◆ **EXERCISE DATA**:
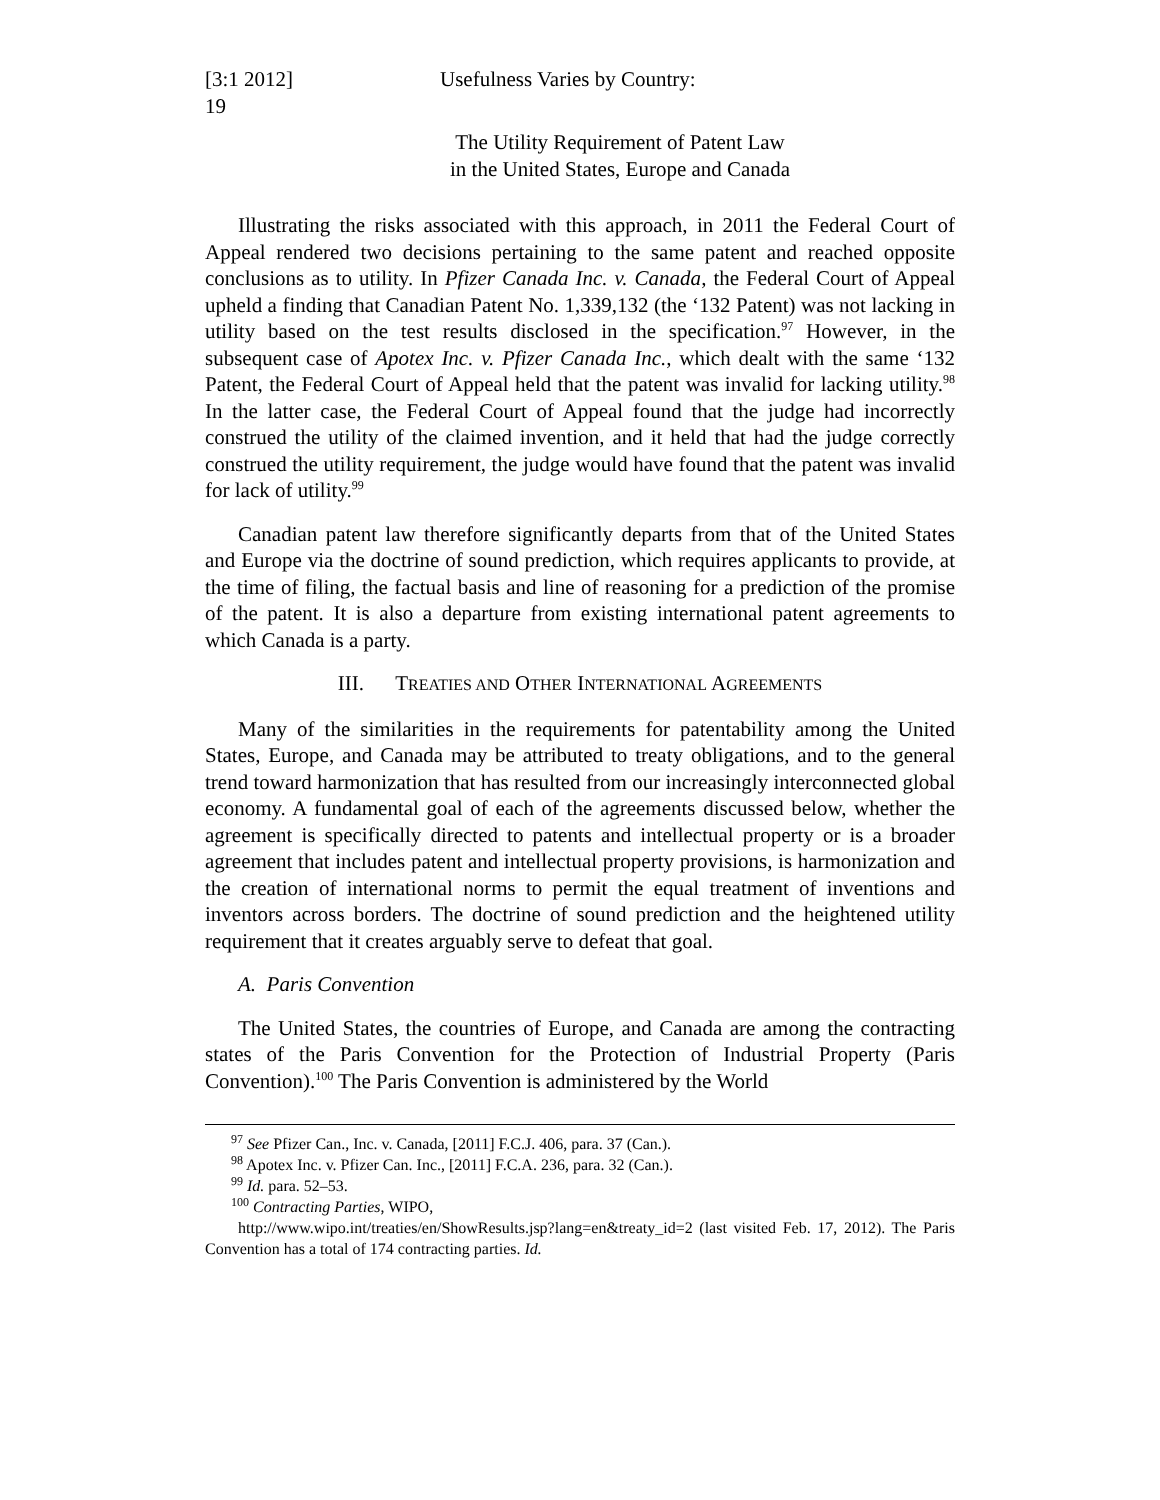[3:1 2012]
19 Usefulness Varies by Country:
The Utility Requirement of Patent Law
in the United States, Europe and Canada
Illustrating the risks associated with this approach, in 2011 the Federal Court of Appeal rendered two decisions pertaining to the same patent and reached opposite conclusions as to utility. In Pfizer Canada Inc. v. Canada, the Federal Court of Appeal upheld a finding that Canadian Patent No. 1,339,132 (the ‘132 Patent) was not lacking in utility based on the test results disclosed in the specification.<sup>97</sup> However, in the subsequent case of Apotex Inc. v. Pfizer Canada Inc., which dealt with the same ‘132 Patent, the Federal Court of Appeal held that the patent was invalid for lacking utility.<sup>98</sup> In the latter case, the Federal Court of Appeal found that the judge had incorrectly construed the utility of the claimed invention, and it held that had the judge correctly construed the utility requirement, the judge would have found that the patent was invalid for lack of utility.<sup>99</sup>
Canadian patent law therefore significantly departs from that of the United States and Europe via the doctrine of sound prediction, which requires applicants to provide, at the time of filing, the factual basis and line of reasoning for a prediction of the promise of the patent. It is also a departure from existing international patent agreements to which Canada is a party.
III. TREATIES AND OTHER INTERNATIONAL AGREEMENTS
Many of the similarities in the requirements for patentability among the United States, Europe, and Canada may be attributed to treaty obligations, and to the general trend toward harmonization that has resulted from our increasingly interconnected global economy. A fundamental goal of each of the agreements discussed below, whether the agreement is specifically directed to patents and intellectual property or is a broader agreement that includes patent and intellectual property provisions, is harmonization and the creation of international norms to permit the equal treatment of inventions and inventors across borders. The doctrine of sound prediction and the heightened utility requirement that it creates arguably serve to defeat that goal.
A. Paris Convention
The United States, the countries of Europe, and Canada are among the contracting states of the Paris Convention for the Protection of Industrial Property (Paris Convention).<sup>100</sup> The Paris Convention is administered by the World
<sup>97</sup> See Pfizer Can., Inc. v. Canada, [2011] F.C.J. 406, para. 37 (Can.).
<sup>98</sup> Apotex Inc. v. Pfizer Can. Inc., [2011] F.C.A. 236, para. 32 (Can.).
<sup>99</sup> Id. para. 52–53.
<sup>100</sup> Contracting Parties, WIPO,
http://www.wipo.int/treaties/en/ShowResults.jsp?lang=en&treaty_id=2 (last visited Feb. 17, 2012). The Paris Convention has a total of 174 contracting parties. Id.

◆ **DIRECTIONS**:
At the line containing "<sup>98</sup> Apotex Inc.", start copying. Continue exactly through the final line of the entries above and stop there.

◆ **RESPONSE**:
<sup>98</sup> Apotex Inc. v. Pfizer Can. Inc., [2011] F.C.A. 236, para. 32 (Can.).
<sup>99</sup> Id. para. 52–53.
<sup>100</sup> Contracting Parties, WIPO,
http://www.wipo.int/treaties/en/ShowResults.jsp?lang=en&treaty_id=2 (last visited Feb. 17, 2012). The Paris Convention has a total of 174 contracting parties. Id.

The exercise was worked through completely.